▸ 待办事项
- A) 在加性注意力笔记中，隐藏层数h被说成是什么？
- B) 从加性注意力笔记停下的地方接着写下去。

▸ 摘录
----------

Addictive_Attention和Dot_Production_Attention 读书笔记

取个名字真难呐

已于 2022-02-23 13:42:42 修改

阅读量1.5k

点赞数 3

分类专栏： pytorch python 文章标签： python 深度学习自然语言处理

于 2022-02-20 15:24:21 首次发布

本文链接：https://blog.csdn.net/scar2016/article/details/123031253

版权

pytorch 同时被 2 个专栏收录

148 篇文章 25 订阅

订阅专栏

python

75 篇文章 2 订阅

订阅专栏

文章目录

1. addictive attention
2. dot_production_attention
- 2.1 说明
- 2.2 代码
3. 基于注意力的seq2seq

1. addictive attention

1.1 说明

目标：为了解决注意力中query(查询)和键(keys)长度不一致问题，其实本质上就是加了几个全连接层，这样就可以将不同的长度转换到同一个长度h上；当查询和键是不同长度的矢量时，我们可以使用加性注意力作为评分函数；这里的隐藏层数h是一个超参数
$a(q,k)=W^T_v\tanh(W_qq+W_kK)\in R\tag1$
（1） $W_q\in R^{h \times q}$ ;完成将q长度转换成长度h
（2） $W_k\in R^{h \times k}$ ;完成将k长度转换成长度h
（3） $W_v \in R^{v}$ ;完成将v长度转换成1得到权重分数

1.2 代码

# -*- coding: utf-8 -*-
# @Project: zc
# @Author: zc
# @File name: addictive_attention
# @Create time: 2022/2/20 13:21
import torch
from torch import nn
from d2l import torch as d2l


class AdditiveAttention(nn.Module):
	def __init__(self, key_size, query_size, num_hiddens, dropout, **kwargs):
		super(AdditiveAttention, self).__init__(**kwargs)
		self.w_k = nn.Linear(key_size, num_hiddens, bias=False)
		self.w_q = nn.Linear(query_size, num_hiddens, bias=False)
		self.w_v = nn.Linear(num_hiddens, 1, bias=False)
		self.dropout = nn.Dropout(dropout)

	def forward(self, queries, keys, values, valid_lens):
		queries, keys= self.w_q(queries), self.w_k(keys)

----------

▸ 存储数据

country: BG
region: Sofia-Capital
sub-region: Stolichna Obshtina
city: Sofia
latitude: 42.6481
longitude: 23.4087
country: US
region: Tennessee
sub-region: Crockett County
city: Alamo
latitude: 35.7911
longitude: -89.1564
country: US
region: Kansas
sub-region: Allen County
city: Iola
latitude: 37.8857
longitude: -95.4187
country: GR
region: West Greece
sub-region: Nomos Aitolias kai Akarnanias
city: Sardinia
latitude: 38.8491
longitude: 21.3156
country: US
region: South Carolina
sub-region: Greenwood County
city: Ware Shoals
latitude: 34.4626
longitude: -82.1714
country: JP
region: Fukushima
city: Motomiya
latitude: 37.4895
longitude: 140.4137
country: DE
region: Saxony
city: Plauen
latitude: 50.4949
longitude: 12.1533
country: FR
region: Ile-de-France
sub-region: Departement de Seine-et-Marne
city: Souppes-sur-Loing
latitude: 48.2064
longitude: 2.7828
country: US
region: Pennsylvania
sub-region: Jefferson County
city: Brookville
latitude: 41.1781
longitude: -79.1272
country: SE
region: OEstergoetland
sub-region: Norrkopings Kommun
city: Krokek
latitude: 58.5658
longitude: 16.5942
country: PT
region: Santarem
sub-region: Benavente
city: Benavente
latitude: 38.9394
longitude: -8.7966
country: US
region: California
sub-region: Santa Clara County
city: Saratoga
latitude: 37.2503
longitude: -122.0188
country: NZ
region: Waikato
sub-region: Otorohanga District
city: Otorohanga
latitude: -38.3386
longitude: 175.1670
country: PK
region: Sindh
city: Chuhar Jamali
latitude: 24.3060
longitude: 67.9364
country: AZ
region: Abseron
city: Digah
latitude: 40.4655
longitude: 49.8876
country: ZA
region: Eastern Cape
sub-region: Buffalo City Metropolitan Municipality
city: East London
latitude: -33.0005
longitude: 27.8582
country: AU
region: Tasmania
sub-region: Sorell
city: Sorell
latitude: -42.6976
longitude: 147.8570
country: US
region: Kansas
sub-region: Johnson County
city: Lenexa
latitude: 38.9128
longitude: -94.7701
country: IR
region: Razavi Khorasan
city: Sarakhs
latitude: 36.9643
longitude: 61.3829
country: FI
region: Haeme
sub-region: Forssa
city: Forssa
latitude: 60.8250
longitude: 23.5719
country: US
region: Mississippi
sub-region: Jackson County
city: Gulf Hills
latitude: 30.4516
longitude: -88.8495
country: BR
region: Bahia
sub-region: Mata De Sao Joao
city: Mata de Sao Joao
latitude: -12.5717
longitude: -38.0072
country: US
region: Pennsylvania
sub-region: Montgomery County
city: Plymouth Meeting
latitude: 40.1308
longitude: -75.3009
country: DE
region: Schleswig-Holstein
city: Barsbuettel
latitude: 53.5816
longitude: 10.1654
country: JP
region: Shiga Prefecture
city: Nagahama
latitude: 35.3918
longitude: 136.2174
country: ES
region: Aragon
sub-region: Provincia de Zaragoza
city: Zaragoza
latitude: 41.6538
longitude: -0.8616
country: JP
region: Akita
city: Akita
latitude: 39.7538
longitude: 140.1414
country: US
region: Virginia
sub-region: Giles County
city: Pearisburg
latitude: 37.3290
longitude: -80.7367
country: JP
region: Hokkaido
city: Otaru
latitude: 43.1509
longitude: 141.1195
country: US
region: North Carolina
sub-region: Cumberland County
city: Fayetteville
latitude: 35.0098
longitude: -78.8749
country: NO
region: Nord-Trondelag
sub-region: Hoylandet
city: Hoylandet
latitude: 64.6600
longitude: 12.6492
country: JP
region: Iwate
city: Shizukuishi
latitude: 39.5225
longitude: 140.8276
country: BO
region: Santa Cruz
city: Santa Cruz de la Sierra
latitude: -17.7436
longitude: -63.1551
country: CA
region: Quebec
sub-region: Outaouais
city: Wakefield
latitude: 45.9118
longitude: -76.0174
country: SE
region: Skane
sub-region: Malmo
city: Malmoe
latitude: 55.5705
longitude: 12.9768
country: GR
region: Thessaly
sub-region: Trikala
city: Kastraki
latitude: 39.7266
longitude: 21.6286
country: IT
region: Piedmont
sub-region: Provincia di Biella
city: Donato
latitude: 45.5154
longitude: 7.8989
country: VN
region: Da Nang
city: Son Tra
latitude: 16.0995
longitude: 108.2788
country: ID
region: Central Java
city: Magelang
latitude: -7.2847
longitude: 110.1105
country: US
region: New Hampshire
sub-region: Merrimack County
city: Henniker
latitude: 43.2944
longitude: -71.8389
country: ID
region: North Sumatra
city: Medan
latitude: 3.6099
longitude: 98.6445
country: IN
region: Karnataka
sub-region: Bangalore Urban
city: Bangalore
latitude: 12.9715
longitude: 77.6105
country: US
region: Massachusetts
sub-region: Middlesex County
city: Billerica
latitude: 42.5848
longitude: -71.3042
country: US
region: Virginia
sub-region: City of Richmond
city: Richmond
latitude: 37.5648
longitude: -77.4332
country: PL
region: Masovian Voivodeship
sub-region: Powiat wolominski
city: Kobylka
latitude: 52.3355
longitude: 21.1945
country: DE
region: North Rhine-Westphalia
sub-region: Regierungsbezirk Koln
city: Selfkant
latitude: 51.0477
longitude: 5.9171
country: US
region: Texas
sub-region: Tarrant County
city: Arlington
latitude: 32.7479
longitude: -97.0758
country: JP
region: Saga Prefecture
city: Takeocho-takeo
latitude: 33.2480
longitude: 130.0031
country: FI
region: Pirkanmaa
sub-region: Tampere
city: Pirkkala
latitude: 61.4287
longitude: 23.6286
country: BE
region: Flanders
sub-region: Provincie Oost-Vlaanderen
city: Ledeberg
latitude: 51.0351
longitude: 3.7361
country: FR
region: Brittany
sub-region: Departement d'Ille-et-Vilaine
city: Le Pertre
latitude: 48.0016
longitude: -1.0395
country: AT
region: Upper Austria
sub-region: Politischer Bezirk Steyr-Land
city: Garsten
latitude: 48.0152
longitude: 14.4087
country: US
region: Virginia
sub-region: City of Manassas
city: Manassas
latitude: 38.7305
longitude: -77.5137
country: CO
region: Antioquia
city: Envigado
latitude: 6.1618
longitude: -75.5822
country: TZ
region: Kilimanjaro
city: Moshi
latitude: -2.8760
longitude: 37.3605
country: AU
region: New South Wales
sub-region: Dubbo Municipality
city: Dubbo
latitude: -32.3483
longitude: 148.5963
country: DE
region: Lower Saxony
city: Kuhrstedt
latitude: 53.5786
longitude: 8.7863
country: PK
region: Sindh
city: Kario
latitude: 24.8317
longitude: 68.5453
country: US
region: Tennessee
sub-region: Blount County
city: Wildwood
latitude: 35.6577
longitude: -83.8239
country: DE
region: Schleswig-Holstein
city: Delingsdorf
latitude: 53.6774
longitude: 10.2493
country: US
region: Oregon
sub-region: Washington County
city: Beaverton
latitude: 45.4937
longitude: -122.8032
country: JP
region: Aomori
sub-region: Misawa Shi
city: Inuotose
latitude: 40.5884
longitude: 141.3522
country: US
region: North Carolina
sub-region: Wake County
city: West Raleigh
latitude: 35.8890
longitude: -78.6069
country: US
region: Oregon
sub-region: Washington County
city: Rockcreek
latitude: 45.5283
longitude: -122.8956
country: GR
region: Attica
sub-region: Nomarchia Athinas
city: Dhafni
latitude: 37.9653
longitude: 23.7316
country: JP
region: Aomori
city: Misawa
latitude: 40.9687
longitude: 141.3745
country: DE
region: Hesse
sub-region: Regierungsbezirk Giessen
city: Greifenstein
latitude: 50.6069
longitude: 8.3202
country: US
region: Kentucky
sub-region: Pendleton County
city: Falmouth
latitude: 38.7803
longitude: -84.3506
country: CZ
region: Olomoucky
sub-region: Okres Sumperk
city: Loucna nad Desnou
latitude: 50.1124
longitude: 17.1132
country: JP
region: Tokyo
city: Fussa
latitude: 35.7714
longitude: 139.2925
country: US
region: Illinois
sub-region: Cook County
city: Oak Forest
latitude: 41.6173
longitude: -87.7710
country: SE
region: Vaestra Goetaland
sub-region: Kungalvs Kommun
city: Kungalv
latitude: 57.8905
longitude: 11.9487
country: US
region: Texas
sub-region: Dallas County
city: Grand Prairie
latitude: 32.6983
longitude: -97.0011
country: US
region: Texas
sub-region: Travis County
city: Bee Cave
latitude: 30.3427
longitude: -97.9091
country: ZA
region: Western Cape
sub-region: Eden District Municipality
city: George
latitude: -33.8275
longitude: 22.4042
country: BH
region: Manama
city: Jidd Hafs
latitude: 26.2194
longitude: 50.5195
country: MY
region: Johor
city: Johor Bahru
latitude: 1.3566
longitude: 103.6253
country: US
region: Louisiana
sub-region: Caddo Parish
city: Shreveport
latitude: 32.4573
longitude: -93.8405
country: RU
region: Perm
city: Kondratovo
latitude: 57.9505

----------

▸ 各题答案
- A) 一个超参数。

- B)
		# 因为queries=(2,10,8);keys=(2,1,8);它们两个中间维度不一致，无法直接相加
		# 所以我们需要把queries->(2,1,1,8);keys->(2,1,10,8)
		# 这样我们就可以通过广播机制来相加得到features->(2,1,10,8)
		# [bs,q,1,h]+[bs,1,k,h]=[bs,q,k,h]
		features = queries.unsqueeze(2) + keys.unsqueeze(1)
		features = torch.tanh(features)
		# [bs,q,k,h]->[bs,q,k,1]->scores=[bs,q,k]
		scores = self.w_v(features).squeeze(-1)
		self.attention_weights = d2l.masked_softmax(scores, valid_lens)
		# [bs,q,k]*[bs,k,d]->bmm->[bs,q,d]
		return torch.bmm(self.dropout(self.attention_weights), values)


queries, keys = torch.normal(0, 1, (2, 1, 20)), torch.ones((2, 10, 2))
values = torch.arange(40, dtype=torch.float32).reshape(1, 10, 4).repeat(2, 1, 1)
valid_lens = torch.tensor([2, 6])

attention = AdditiveAttention(key_size=2, query_size=20, num_hiddens=8, dropout=0.1)
attention.eval()
y = attention(queries, keys, values, valid_lens)
print(f"y={y}")

结果：

y=tensor([[[ 2.0000,  3.0000,  4.0000,  5.0000]],

        [[10.0000, 11.0000, 12.0000, 13.0000]]], grad_fn=<BmmBackward0>)

1.3 小结

（1）当查询和键值长度不一致的时候，我们需要用到加性注意力
（2）当矩阵A为(b,w,n),矩阵B为(b,m,n)时候，无法进行直接相加，我们需要矩阵变换如下

A:(b,w,n) -> (b,w,1,n)
B:(b,m,n) -> (b,1,m,n)
C: C=A+B=(b,w,m,n);主要依据为pytorch的广播机制

2. dot_production_attention

2.1 说明

缩放点积注意力主要的前提是q和k是由相同的长度d,这样我们就可以在注意力机制中取消掉学习的参数；使得注意力权重的计算简单化。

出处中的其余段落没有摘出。